On 30/09/2013 9:48 PM, david j wrote:
On Mon, Sep 30, 2013 at 5:33 PM, Sandro Magi <[email protected] <mailto:[email protected]>> wrote:A properly implemented language founded on CR for mutable state could totally achieve within 10% IMO.I can see how this is true if all your versioned elements are scalars or reference types, but I don't see how this could possibly be true in the general case of any larger sequential data-structure.For example, consider looping over a large value type array. The non-versioned value type array is going to be large cache-efficient sequential memory access. If we have to version writes to this data, we have to decide between either (a) expensively copying the entire array because we changed one entry, or (b) dealing with indirection overhead for every value of the array (which is going to cost alot more than 10% vs a sequential scan).Even a large class-object of scalars turned into versioned scalars has disasterously comparable cache effects if you access many fields of the object.
1. I don't think they're nearly as disastrous as you're implying, for the simple reason that the Versioned<T> instance is allocated right after its containing class, which means it's very likely to be in the same cache line. Indirection is then comparable to a Brooks-style read barrier when the forwarding pointer is pointing to itself, which has been empirically validated at less than 10%.
2. You're assuming a Versioned<T>[], which permits efficient update of individual cells, but if you're more frequently doing batch updates over the whole array, you're better off doing Versioned<T[]>, which aggregates all the individual cloning ops into a single cloning op.
A language based on CR can be even more aggressive, since 1. it can identify individual points where mutation occurs and thus avoid full clones, and 2. it can allocate value type Versioned<T> instances as you suggest below.
Do you see what I was getting at now?I've been considering whether it's reasonable to build a value-type implementation of the versions container.

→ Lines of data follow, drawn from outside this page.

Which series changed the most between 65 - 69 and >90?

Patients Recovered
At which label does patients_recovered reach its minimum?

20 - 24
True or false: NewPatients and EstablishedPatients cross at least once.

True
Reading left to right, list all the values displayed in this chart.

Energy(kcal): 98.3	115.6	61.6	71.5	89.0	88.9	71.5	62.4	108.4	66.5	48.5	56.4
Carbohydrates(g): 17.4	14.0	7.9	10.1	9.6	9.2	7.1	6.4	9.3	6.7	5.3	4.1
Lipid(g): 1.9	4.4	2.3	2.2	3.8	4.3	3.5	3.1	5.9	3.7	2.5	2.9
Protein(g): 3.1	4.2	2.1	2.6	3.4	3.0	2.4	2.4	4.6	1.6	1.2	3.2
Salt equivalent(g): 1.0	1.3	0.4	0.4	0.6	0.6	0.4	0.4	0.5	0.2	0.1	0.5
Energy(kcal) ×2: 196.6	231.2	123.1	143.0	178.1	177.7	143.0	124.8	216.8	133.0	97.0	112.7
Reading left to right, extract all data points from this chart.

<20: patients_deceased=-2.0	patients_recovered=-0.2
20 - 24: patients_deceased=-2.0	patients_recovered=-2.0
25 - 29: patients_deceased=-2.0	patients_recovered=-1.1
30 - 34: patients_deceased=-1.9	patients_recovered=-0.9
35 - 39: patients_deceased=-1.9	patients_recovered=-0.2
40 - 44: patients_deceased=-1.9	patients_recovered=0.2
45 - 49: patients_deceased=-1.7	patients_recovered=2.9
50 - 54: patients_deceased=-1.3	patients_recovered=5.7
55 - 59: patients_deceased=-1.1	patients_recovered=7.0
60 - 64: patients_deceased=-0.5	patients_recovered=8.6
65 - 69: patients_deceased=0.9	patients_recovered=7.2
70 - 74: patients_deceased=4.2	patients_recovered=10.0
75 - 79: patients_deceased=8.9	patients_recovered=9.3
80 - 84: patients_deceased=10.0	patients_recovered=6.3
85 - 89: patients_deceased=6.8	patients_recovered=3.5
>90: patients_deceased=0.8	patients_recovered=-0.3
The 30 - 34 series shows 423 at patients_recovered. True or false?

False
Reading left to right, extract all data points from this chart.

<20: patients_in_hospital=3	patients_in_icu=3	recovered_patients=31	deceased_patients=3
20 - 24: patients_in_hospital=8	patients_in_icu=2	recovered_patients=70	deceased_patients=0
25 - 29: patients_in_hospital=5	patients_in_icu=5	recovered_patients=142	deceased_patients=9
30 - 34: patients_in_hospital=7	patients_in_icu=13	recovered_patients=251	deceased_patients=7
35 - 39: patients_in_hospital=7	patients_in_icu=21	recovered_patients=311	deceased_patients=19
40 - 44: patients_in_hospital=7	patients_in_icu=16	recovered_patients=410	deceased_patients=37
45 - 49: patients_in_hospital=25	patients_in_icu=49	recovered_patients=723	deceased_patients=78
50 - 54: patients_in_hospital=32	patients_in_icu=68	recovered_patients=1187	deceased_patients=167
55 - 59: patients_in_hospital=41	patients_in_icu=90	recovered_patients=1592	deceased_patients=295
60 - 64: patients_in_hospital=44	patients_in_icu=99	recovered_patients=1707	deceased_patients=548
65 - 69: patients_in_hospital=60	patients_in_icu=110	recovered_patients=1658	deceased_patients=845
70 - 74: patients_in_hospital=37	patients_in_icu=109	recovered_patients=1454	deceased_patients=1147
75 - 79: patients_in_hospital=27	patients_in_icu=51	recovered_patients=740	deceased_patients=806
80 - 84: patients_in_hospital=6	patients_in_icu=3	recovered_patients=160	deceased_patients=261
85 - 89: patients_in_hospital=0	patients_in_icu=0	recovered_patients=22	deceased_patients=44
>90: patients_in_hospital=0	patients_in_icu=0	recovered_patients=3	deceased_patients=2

Of course it would have a fixed-size number of in-place slots after which it would need to use a pointer to 'overflow', but I think this would be better than adding a pointer indirection to every value type.
Yes it's possible in some cases [1], but it must be fully encapsulated and managing the lifetime of the thread-local slot is pushed up to the slot container, instead of being provided by the slot itself.
Sandro[1] Basically, anywhere the CLR allows a private mutable field will permit a value type VersionedField<T>, but the instance must never escape the container, and the container must implement a finalizer which returns the slot to the pool (basically reproducing the finalization work of the Versioned<T> class type). I've implemented this in a private prototype since the same thread-local logic and lifetime management applies to instance-specific ThreadLocal<T> variables, so I plan to reuse it in a few different contexts.